Con la recentissima sentenza in oggetto, la Corte di Giustizia dell’Unione Europea ha dichiarato:
«1) L’articolo 10, paragrafo 2, lettera g), della direttiva 2008/48/CE del Parlamento europeo e del Consiglio, del 23 aprile 2008, relativa ai contratti di credito ai consumatori e che abroga la direttiva 87/102/CEE del Consiglio,
deve essere interpretato nel senso che:
il fatto che in un contratto di credito figuri un tasso annuo effettivo globale che si riveli sovrastimato poiché talune clausole di tale contratto vengono successivamente ritenute abusive, ai sensi dell’articolo 6, paragrafo 1, della direttiva 93/13/CEE del Consiglio, del 5 aprile 1993, concernente le clausole abusive nei contratti stipulati con i consumatori, e, pertanto, non vincolanti per il consumatore, non costituisce, di per sé, una violazione dell’obbligo di informazione enunciato in tale disposizione della direttiva 2008/48.
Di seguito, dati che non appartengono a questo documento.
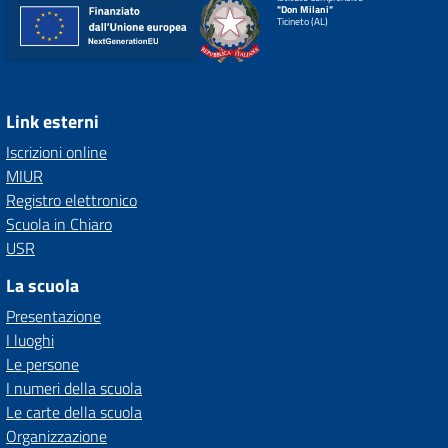
"Don Milani"
Ticineto (AL)
Link esterni
Iscrizioni online
MIUR
Registro elettronico
Scuola in Chiaro
USR
La scuola
Presentazione
I luoghi
Le persone
I numeri della scuola
Le carte della scuola
Organizzazione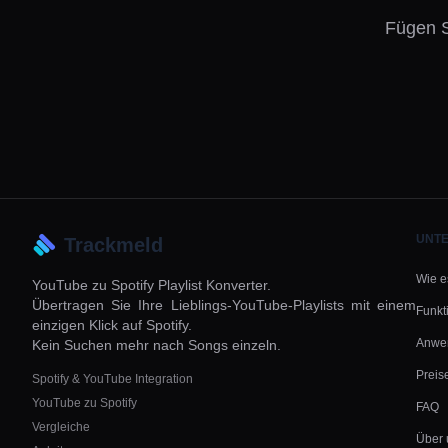
Fügen S
UNT
Trackmeld
Wie es
YouTube zu Spotify Playlist Konverter.
Übertragen Sie Ihre Lieblings-YouTube-Playlists mit einem
Funkt
einzigen Klick auf Spotify.
Anwen
Kein Suchen mehr nach Songs einzeln.
Preis
Spotify & YouTube Integration
YouTube zu Spotify
FAQ
Vergleiche
Über 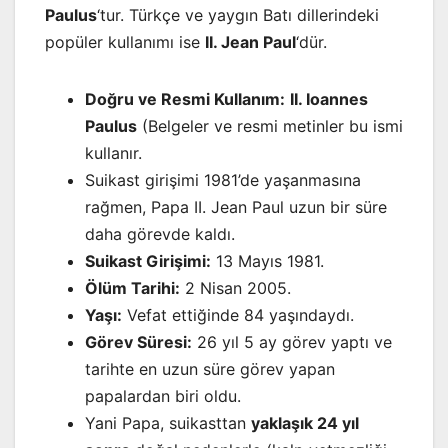
Paulus
‘tur. Türkçe ve yaygın Batı dillerindeki
popüler kullanımı ise
II. Jean Paul
‘dür.
Doğru ve Resmi Kullanım:
II. Ioannes
Paulus
(Belgeler ve resmi metinler bu ismi
kullanır.
Suikast girişimi 1981’de yaşanmasına
rağmen, Papa II. Jean Paul uzun bir süre
daha görevde kaldı.
Suikast Girişimi:
13 Mayıs 1981.
Ölüm Tarihi:
2 Nisan 2005.
Yaşı:
Vefat ettiğinde 84 yaşındaydı.
Görev Süresi:
26 yıl 5 ay görev yaptı ve
tarihte en uzun süre görev yapan
papalardan biri oldu.
Yani Papa, suikasttan
yaklaşık 24 yıl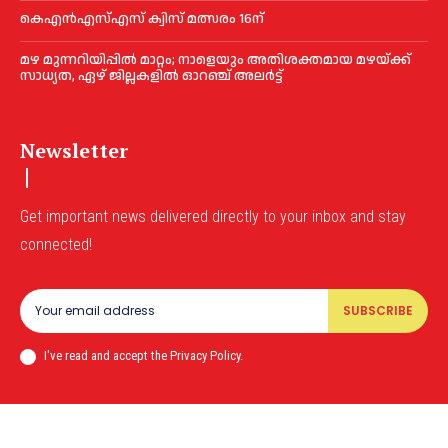
കെഎൻഎസ്എസ് ക്വിസ് മത്സരം 16ന്
മഴ മുന്നറിയിപ്പിൽ മാറ്റം; നാളെയും അതിശക്തമായ മഴയ്ക്ക്
സാധ്യത, ഏഴ് ജില്ലകളിൽ ഓറഞ്ച് അലർട്ട്
Newsletter
Get important news delivered directly to your inbox and stay
connected!
SUBSCRIBE
I've read and accept the Privacy Policy.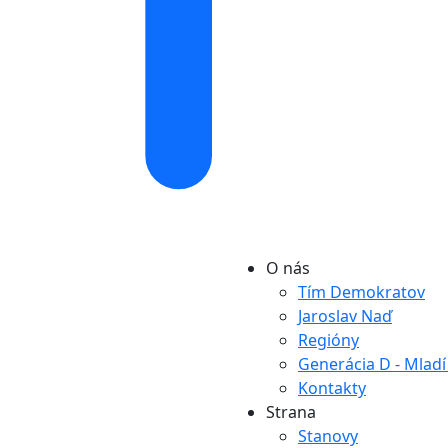
O nás
Tím Demokratov
Jaroslav Naď
Regióny
Generácia D - Mlad
Kontakty
Strana
Stanovy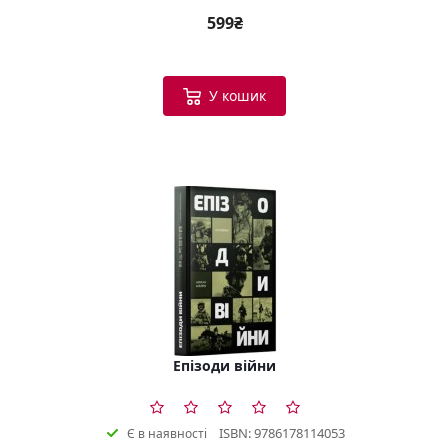
599₴
У кошик
Епізоди війни
ISBN: 9786178114053
Є в наявності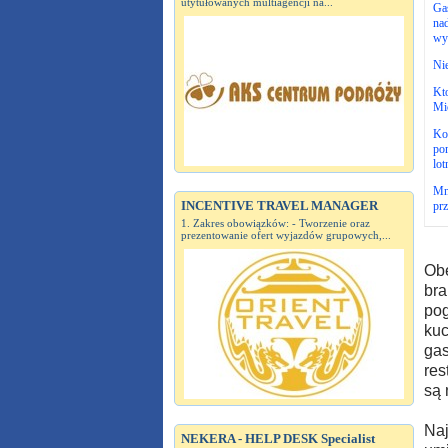
utytułowanych multiagencji na...
Gas
nad
wy
Ni
Kto
Mi
Kon
pom
lot
Mn
INCENTIVE TRAVEL MANAGER
prz
1. Zakres obowiązków: - Tworzenie oraz
prezentowanie ofert wyjazdów grupowych,...
Obe
bra
pog
kuc
gas
res
są 
Naj
NEKERA - HELP DESK Specialist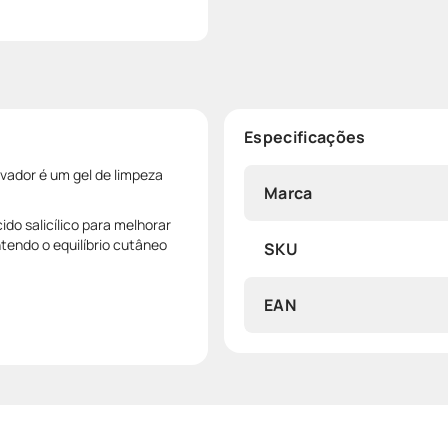
Especificações
vador é um gel de limpeza
Marca
do salicílico para melhorar
tendo o equilíbrio cutâneo
SKU
EAN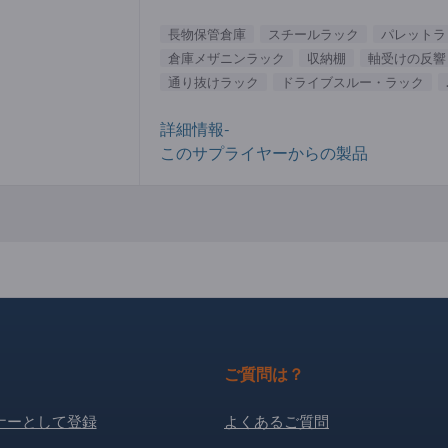
長物保管倉庫
スチールラック
パレットラ
倉庫メザニンラック
収納棚
軸受けの反響
通り抜けラック
ドライブスルー・ラック
詳細情報-
このサプライヤーからの製品
ご質問は？
ナーとして登録
よくあるご質問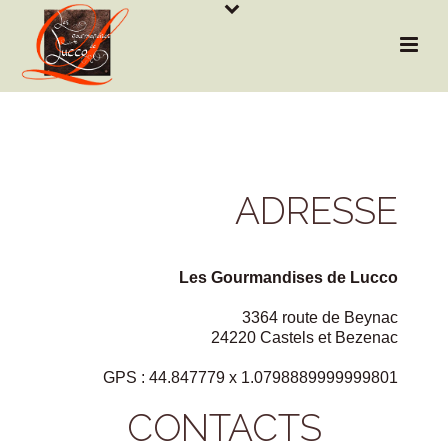
ADRESSE
Les Gourmandises de Lucco
3364 route de Beynac
24220 Castels et Bezenac
GPS : 44.847779 x 1.0798889999999801
CONTACTS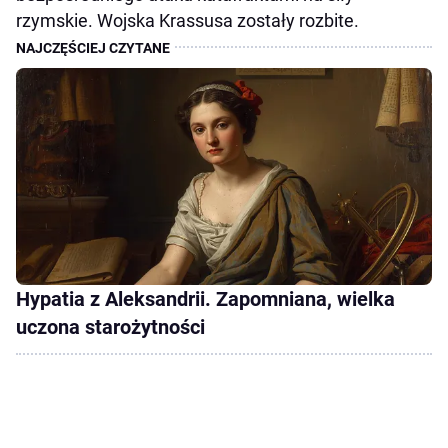
rzymskie. Wojska Krassusa zostały rozbite.
Hypatia z Aleksandrii. Zapomniana, wielka
uczona starożytności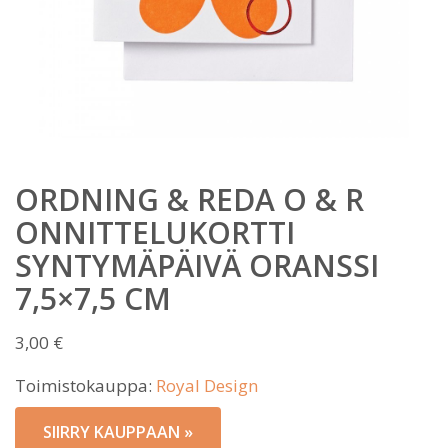
ORDNING & REDA O & R
ONNITTELUKORTTI
SYNTYMÄPÄIVÄ ORANSSI
7,5×7,5 CM
3,00
€
Toimistokauppa:
Royal Design
SIIRRY KAUPPAAN »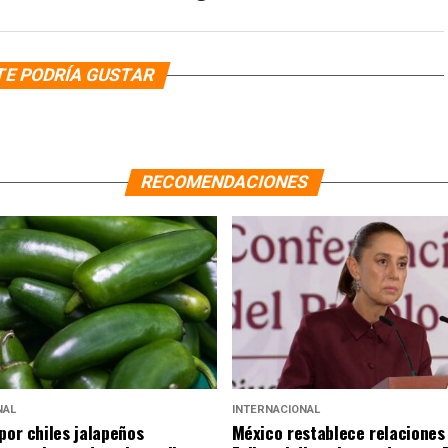
TE PODRÍA GUSTAR
RECOMENDACIONES
NAL
INTERNACIONAL
por chiles jalapeños
México restablece relaciones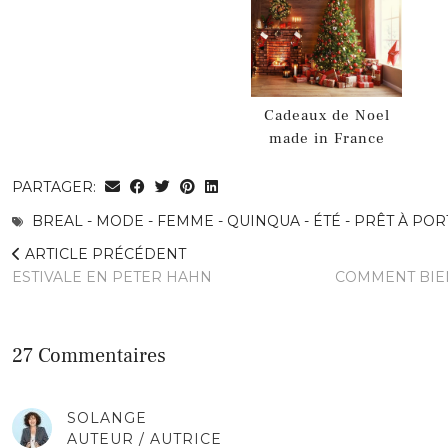
Cadeaux de Noel
made in France
PARTAGER:
BREAL - MODE - FEMME - QUINQUA - ÉTÉ - PRÊT À POR
ARTICLE PRÉCÉDENT
ESTIVALE EN PETER HAHN
COMMENT BIE
27 Commentaires
SOLANGE
AUTEUR / AUTRICE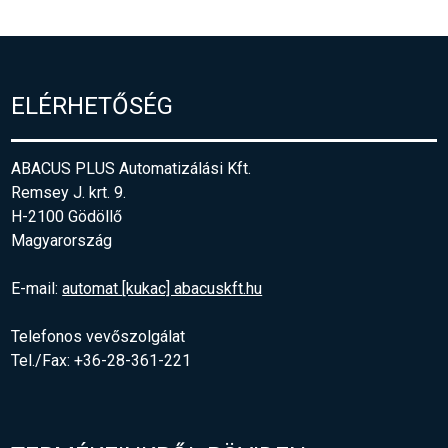
ELÉRHETŐSÉG
ABACUS PLUS Automatizálási Kft.
Remsey J. krt. 9.
H-2100 Gödöllő
Magyarország
E-mail:
automat [kukac] abacuskft.hu
Telefonos vevőszolgálat
Tel./Fax: +36-28-361-221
2) L’articolo 10, paragrafo 2, lettera k), della direttiva 2008/48
deve essere interpretato nel senso che:
il fatto che un contratto di credito elenchi un certo numero di circostanze che giustificano un aumento delle spese connesse all’esecuzione del contratto, senza tuttavia che un consumatore normalmente informato e ragionevolmente attento e avveduto sia in grado di verificare la loro insorgenza e la loro incidenza su tali spese, costituisce una violazione dell’obbligo di informazione enunciato nella citata disposizione, a condizione che detta indicazione sia idonea a compromettere la possibilità di tale consumatore di valutare la portata del suo impegno.
3) L’articolo 23 della direttiva 2008/48, letto alla luce del considerando 47 della stessa,
deve essere interpretato nel senso che:
esso non osta a una normativa nazionale che prevede, in caso di violazione dell’obbligo di informazione imposto al creditore ai sensi dell’articolo 10, paragrafo 2, di tale direttiva, una sanzione uniforme, consistente nel privare il creditore del suo diritto agli interessi e alle spese, indipendentemente dal livello di gravità individuale di una simile violazione, a condizione che tale violazione sia idonea a compromettere la possibilità del consumatore di valutare la portata del suo impegno.»